▸ **Directive**
Extend the commentary on the Kashmir panel's report, picking up right after its last sentence.

+++ Excerpt

Set up by the Manmohan Singh government in 2010, the Kashmir panel comprising M.M. Ansari, formerly with the Central Information Commission, Radha Kumar, an academic with interest in conflict resolution, and journalist Dileep Padgaonkar, submitted its report about a fortnight back. Predictably, it satisfied nobody. The Hurriyat with its one-point agenda of assimilating Jammu & Kashmir into Pakistan had early on damned the panel as insufficiently high-level and as lacking in political clout. The rest of the country cared little – just another committee to flog a dead horse. Those who were interested didn’t know what to make of the panel tasked with soliciting the range of views within J&K and to come up with guidelines for a solution acceptable to all parties. This was tantamount to asking a dog’s tail to be straightened – it can’t be done.
The panellists are liberal intellectuals but the orientation they brought to their job can be gleaned about only one of them – Kumar, who edited a book of case studies containing “simulations” of various conflicts – Northern Ireland, J&K, Nagaland, an imaginary African country in a civil war situation, etc., written up by various people. In the introduction to the book, she wrote that in the context of centre-state relations, “the crux of the problem” is “Kashmir’s political status” and, unexceptionably, that any solution would require the separatists and independence-seekers to be drawn “into the consensus-building process” which, she deemed, “the key issue”. In the event, the separatists did not meet with the panel. Even so, it is clear Kumar’s views prevailed, with the panel recommending in the main the establishment of a Constitutional Commission to consider afresh J&K’s position within the Indian Union in terms of the applicability of Indian laws to Kashmir with a view to strengthening its separate status.

++++++
+++ Given data

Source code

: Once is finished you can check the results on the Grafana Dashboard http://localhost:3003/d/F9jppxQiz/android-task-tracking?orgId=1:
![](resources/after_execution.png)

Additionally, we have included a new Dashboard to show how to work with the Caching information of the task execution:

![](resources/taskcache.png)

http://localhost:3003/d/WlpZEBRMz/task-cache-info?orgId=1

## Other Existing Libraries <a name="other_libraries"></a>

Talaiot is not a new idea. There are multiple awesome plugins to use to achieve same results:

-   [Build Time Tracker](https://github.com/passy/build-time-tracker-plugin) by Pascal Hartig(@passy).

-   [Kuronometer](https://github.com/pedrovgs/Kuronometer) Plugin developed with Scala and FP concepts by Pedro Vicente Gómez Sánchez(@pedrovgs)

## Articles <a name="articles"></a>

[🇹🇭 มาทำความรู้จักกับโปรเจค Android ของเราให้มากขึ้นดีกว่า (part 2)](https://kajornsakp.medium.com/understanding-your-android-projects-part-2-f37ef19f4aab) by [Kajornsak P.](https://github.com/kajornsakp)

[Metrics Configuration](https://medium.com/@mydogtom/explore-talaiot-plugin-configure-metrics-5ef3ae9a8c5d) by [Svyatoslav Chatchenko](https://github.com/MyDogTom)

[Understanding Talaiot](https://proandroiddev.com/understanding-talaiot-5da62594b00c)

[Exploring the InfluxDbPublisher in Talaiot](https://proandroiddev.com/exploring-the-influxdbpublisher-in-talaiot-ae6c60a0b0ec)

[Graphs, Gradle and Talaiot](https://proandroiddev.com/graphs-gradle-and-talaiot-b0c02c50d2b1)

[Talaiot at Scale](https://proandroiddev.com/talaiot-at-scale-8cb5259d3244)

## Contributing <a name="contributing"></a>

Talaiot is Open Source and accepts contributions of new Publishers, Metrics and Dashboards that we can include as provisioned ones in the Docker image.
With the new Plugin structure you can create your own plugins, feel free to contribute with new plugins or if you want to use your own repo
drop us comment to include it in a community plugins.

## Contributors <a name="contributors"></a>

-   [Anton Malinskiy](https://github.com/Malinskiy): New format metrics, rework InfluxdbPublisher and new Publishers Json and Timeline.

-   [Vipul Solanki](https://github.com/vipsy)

++++++

▸ **Response area**
Helpfully, Padgaonkar has weighed in with a newspaper article on the subject, with a good portion of it devoted to the reasons why he believes the panellists and their report are relevant to such solution-seeking as the government may pursue in the months ahead. However, with the general elections looming and the ruling coalition’s prospects dimming by the day, it is unlikely that the Kashmir issue is going to be raked up any time soon. The report by Messrs Ansari, Kumar, & Padgaonkar, for all intents and purposes, has been interred in the shelves of the Parliament library as its principal promoters are preoccupied — the Home Minister P. Chidambaram with saving, not Kashmir, but his Lok Sabha seat, and Prime Minister Manmohan Singh, overwhelmed by his own irrelevance in government, contemplating inconsequence as president of the country.
Now, Ghulam Nabi Fai – the Kashmiri activist jailed in Washington for illegal lobbying in the US Congress, has jumped into the fray. In an article, he has voiced the aspirations of Kashmiris directly derived from the quixotic belief of Maharaja Hari Singh’s about an independent Kashmir. In the troubled times immediately following the lapse of British paramountcy in the subcontinent, the Maharaja held back on his decision about which Dominion to join in the hope that in the extant confusion and disorder, he’d get his “Switzerland in Asia”. But the circumstances of the invasion by the Pakistani raiders compelled him to accede to India. The enduring problem was, however, created by Prime Minister Jawaharlal Nehru who instead of pushing to militarily recover all of the presently Pakistan-occupied Kashmir, including the Northern Areas (Hunza, Gilgit and Baltistan), which the Indian Army was poised to do at the time of the 1948 ceasefire, took the dispute disastrously for this country, to the United Nations. There it instantly became a pawn in big power politics. Having made this horrible mistake, Nehru compounded it by agreeing to the right of self-determination based on nothing more than his conceit that, offered the choice, Kashmiris would join India rather than the rump state of Pakistan.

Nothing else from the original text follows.